On 12/17/20 8:11 PM, Alexander Duyck wrote:
> On Thu, Dec 17, 2020 at 5:30 PM David Ahern <dsahern@...il.com> wrote:
>>
>> On 12/16/20 3:53 PM, Alexander Duyck wrote:
>>> The problem in my case was based on a past experience where east-west
>>> traffic became a problem and it was easily shown that bypassing the
>>> NIC for traffic was significantly faster.
>>
>> If a deployment expects a lot of east-west traffic *within a host* why
>> is it using hardware based isolation like a VF. That is a side effect of
>> a design choice that is remedied by other options.
> 
> I am mostly talking about this from past experience as I had seen a
> few instances when I was at Intel when it became an issue. Sales and
> marketing people aren't exactly happy when you tell them "don't sell
> that" in response to them trying to sell a feature into an area where

that's a problem engineers can never solve...

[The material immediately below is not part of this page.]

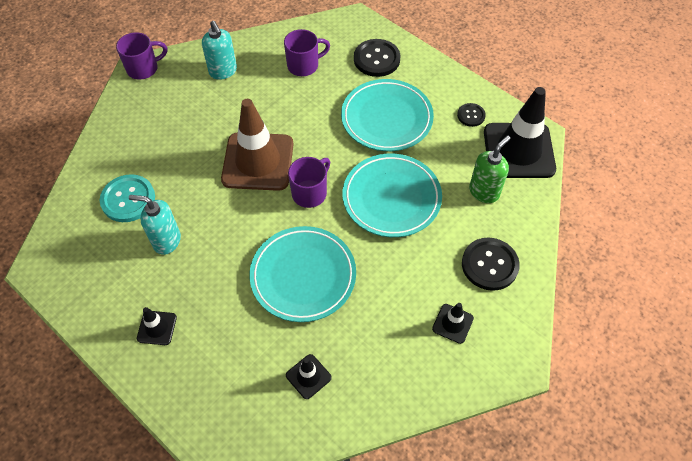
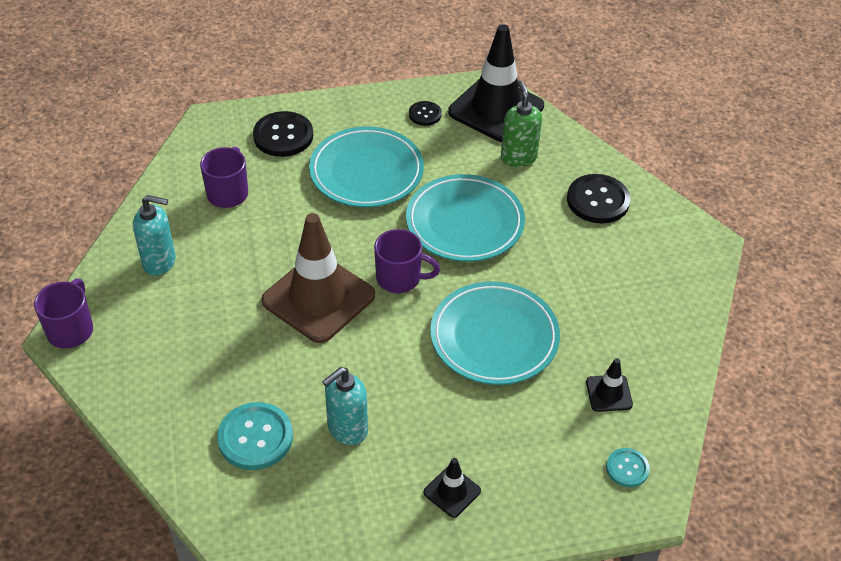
camera: 55 degrees left, 10 degrees down
purple mug [288,157,330,208] -> purple mug turned 120 degrees clockwise [374,229,440,293]
black traffic cone [432,303,474,344] -> none
none -> turquoise button [606,448,650,487]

> it doesn't belong. Generally they want a solution. The macvlan offload
> addressed these issues as the replication and local switching can be
> handled in software.

well, I guess almost never. :-)

> 
> The problem is PCIe DMA wasn't designed to function as a network
> switch fabric and when we start talking about a 400Gb NIC trying to
> handle over 256 subfunctions it will quickly reduce the
> receive/transmit throughput to gigabit or less speeds when
> encountering hardware multicast/broadcast replication. With 256
> subfunctions a simple 60B ARP could consume more than 19KB of PCIe
> bandwidth due to the packet having to be duplicated so many times. In
> my mind it should be simpler to simply clone a single skb 256 times,
> forward that to the switchdev ports, and have them perform a bypass
> (if available) to deliver it to the subfunctions. That's why I was
> thinking it might be a good time to look at addressing it.
> 

east-west traffic within a host is more than likely the same tenant in
which case a proper VPC is a better solution than the s/w stack trying
to detect and guess that a bypass is needed. Guesses cost cycles in the
fast path which is a net loss - and even more so as speeds increase.